Much better than another Australian classic I read almost ten years ago, Voss by Patrick White. That one treated the Australian bush as an alien landscape, which it is not.
 

I was startled and delighted to discover the King County Library System has copies of an audiobook of Madeleine L’Engle reading A Wind In The Door, the sequel to A Wrinkle In Time. It is wonderful. Recorded in 1994, her voice has strength and vibrancy I remember from her at a lecture and reading about that time. There’s a lot of her in Mrs. Murry, I think.
 
Last edited:

Read Blitzed: Drugs in Nazi Germany by Norman Ohler, which is a fascinating eye-opener (and if you needed one of those, the Fatherland was just the place for you) of a book. From the extremely common and initially legal use of morphine, cocaine, and methamphetamine (the latter usually marketed as Pervitin, especially to front line troops, but also available as chocolates for the worn out hausfrau) to the extraordinary concoctions delivered hourly to the Fuhrer by Theodor Morell, his personal quack, I think it’s fair to say that the Nazis couldn’t have functioned without massive and frequent drug use.

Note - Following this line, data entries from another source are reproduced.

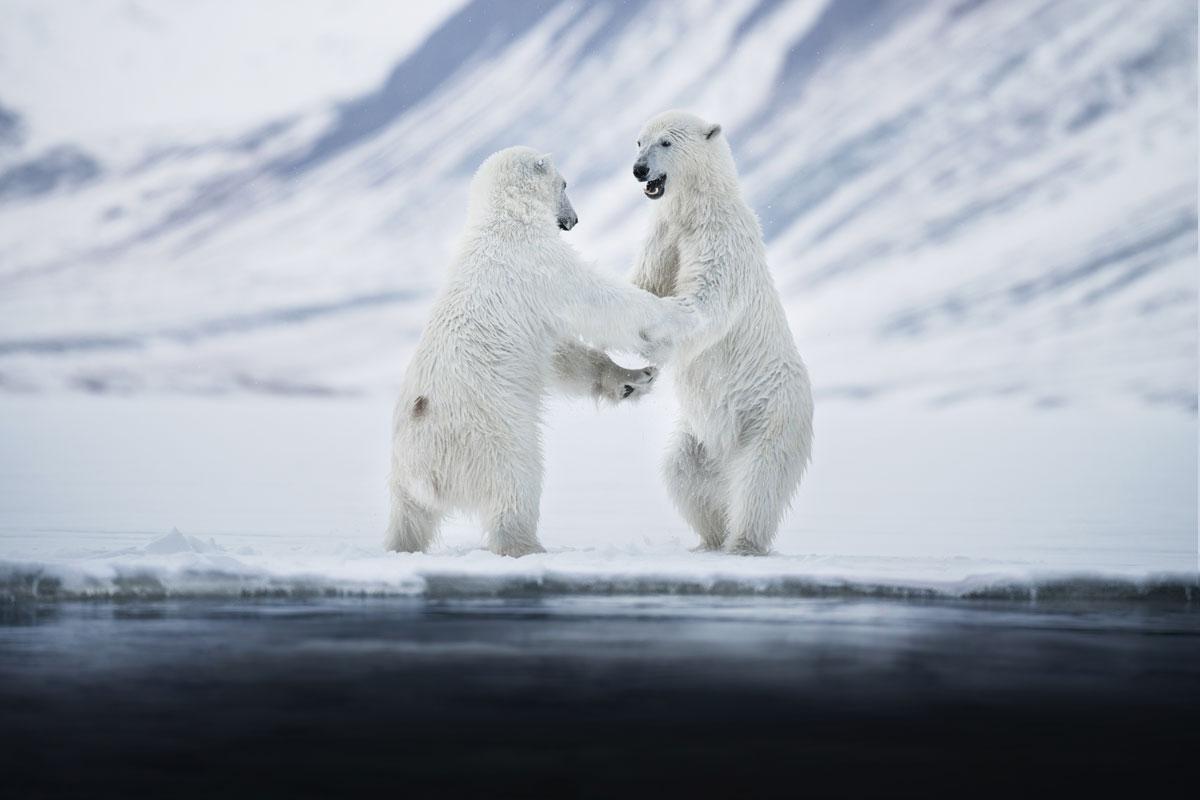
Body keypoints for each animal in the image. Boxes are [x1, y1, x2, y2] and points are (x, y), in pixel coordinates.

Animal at [386, 146, 685, 557]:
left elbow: (560, 356)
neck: (503, 220)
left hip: (403, 478)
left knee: (408, 520)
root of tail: (424, 473)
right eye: (565, 184)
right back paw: (528, 546)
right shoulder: (540, 265)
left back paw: (400, 546)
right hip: (492, 439)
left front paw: (632, 380)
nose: (573, 220)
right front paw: (673, 315)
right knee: (517, 485)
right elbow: (597, 302)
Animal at [630, 110, 814, 555]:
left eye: (665, 142)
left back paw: (742, 542)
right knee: (682, 472)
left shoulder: (720, 240)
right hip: (698, 436)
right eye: (639, 141)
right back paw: (709, 539)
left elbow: (706, 302)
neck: (697, 210)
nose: (639, 170)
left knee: (759, 479)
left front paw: (655, 336)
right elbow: (648, 279)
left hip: (769, 415)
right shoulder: (665, 234)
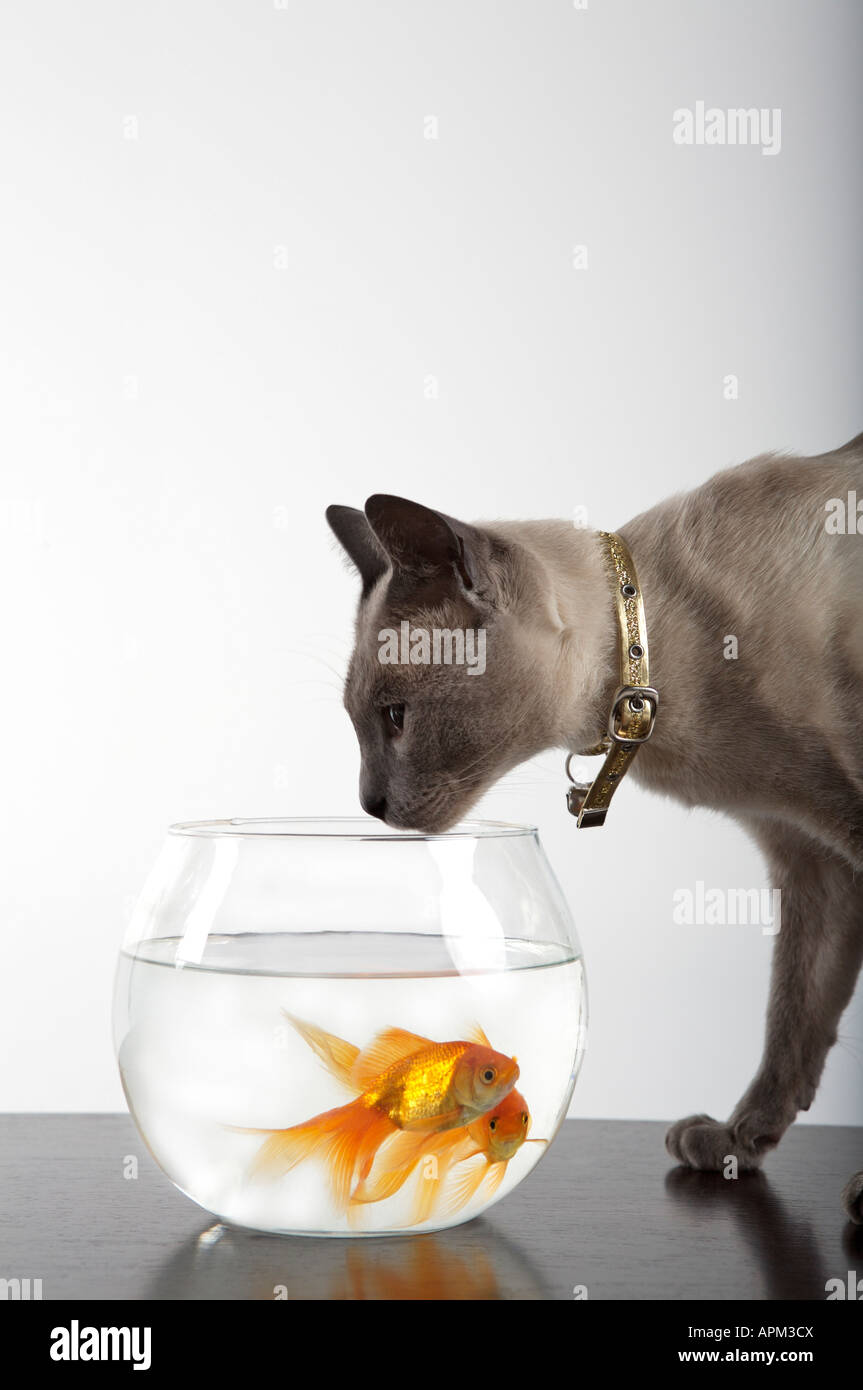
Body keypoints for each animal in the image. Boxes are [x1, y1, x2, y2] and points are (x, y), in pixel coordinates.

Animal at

This was particularly true of Hitler, whom Ohler wryly notes was mostly technically a vegetarian but really wasn’t if you consider the quantities of animal organ extracts with which Morell injected him (as well as meth, heroin, cocaine, and oxycodone, among other things). This of course contributed greatly to Hitler’s increasingly erratic behaviour and mental and physical decline from 1941 onwards. I am strongly reminded of the likely need for regular stimulant and sedative medication (gradually less effective as time goes on, resulting in longer and longer refractory periods between public appearances and extremely noticeable erratic behaviour and decline) that at least one modern head of state is currently exhibiting. I think the modern drugs of choice are Adderall and alprazolam; we’ve come a long way, pharmacologically speaking, in the last 80 years.
 

I’ve also finished Trust Me I’m Lying: Confessions of a Media Manipulator by Ryan Holiday, which I think was recommended here. It’s a deeply depressing but highly informative book about how modern media - especially the social media to blog/Substack to news pipeline - works, and how facts basically no longer matter in public discourse. I would recommend it as required for all schools but I don’t want an entire generation of innocent kids to consider suicide.
 


Yet another book requested after hearing about it here. There's at least one request ahead of mine, I'm patient (and I sincerely hope I'm not overtruncating someone else's time with the book).